### THE DATA
====================

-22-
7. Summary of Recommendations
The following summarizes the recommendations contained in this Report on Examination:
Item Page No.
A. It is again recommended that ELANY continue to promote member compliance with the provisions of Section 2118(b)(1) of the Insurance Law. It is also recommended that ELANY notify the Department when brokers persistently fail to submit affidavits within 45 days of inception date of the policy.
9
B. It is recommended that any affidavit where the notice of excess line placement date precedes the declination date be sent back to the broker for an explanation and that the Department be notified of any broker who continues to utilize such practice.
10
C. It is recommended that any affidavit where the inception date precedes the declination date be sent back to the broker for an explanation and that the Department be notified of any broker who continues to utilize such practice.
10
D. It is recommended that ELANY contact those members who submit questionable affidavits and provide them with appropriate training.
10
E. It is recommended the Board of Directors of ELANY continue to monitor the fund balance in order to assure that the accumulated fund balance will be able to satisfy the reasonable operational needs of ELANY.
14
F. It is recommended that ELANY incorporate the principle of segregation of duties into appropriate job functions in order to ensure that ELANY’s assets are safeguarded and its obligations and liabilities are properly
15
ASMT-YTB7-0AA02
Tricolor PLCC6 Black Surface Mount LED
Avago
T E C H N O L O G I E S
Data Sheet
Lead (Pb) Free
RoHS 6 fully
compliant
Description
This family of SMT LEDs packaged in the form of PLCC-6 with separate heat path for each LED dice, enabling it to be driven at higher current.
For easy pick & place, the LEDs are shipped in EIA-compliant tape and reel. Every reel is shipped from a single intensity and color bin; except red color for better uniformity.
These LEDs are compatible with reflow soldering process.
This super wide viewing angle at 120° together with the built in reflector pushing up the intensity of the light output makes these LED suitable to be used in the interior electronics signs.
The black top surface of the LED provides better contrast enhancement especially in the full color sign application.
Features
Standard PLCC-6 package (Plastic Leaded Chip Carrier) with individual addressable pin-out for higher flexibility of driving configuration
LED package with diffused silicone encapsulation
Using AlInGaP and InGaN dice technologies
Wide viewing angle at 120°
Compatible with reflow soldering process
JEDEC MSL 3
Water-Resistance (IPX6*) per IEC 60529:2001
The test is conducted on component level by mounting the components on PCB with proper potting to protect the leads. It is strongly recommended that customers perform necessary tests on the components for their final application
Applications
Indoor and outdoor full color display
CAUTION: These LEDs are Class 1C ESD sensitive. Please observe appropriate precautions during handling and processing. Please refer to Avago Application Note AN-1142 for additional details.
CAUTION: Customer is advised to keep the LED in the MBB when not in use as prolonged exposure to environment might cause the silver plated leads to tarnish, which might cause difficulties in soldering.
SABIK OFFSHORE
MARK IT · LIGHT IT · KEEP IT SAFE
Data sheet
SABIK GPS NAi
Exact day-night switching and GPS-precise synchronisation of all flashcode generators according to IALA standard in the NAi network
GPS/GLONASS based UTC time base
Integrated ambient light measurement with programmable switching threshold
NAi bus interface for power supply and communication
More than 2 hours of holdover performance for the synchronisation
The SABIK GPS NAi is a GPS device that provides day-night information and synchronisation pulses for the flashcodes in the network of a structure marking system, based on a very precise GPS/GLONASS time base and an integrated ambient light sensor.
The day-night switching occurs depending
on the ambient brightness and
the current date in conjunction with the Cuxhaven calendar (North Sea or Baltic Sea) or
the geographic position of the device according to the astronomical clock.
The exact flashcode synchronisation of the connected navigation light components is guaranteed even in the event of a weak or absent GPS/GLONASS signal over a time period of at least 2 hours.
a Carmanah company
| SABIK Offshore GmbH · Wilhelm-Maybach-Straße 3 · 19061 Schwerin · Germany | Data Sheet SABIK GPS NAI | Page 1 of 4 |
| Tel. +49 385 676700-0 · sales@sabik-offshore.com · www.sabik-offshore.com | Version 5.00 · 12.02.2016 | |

====================

### REQUIREMENT
Your answer should be a single number: how many lines in the data above include "ELANY"?

### WRITTEN SOLUTION
4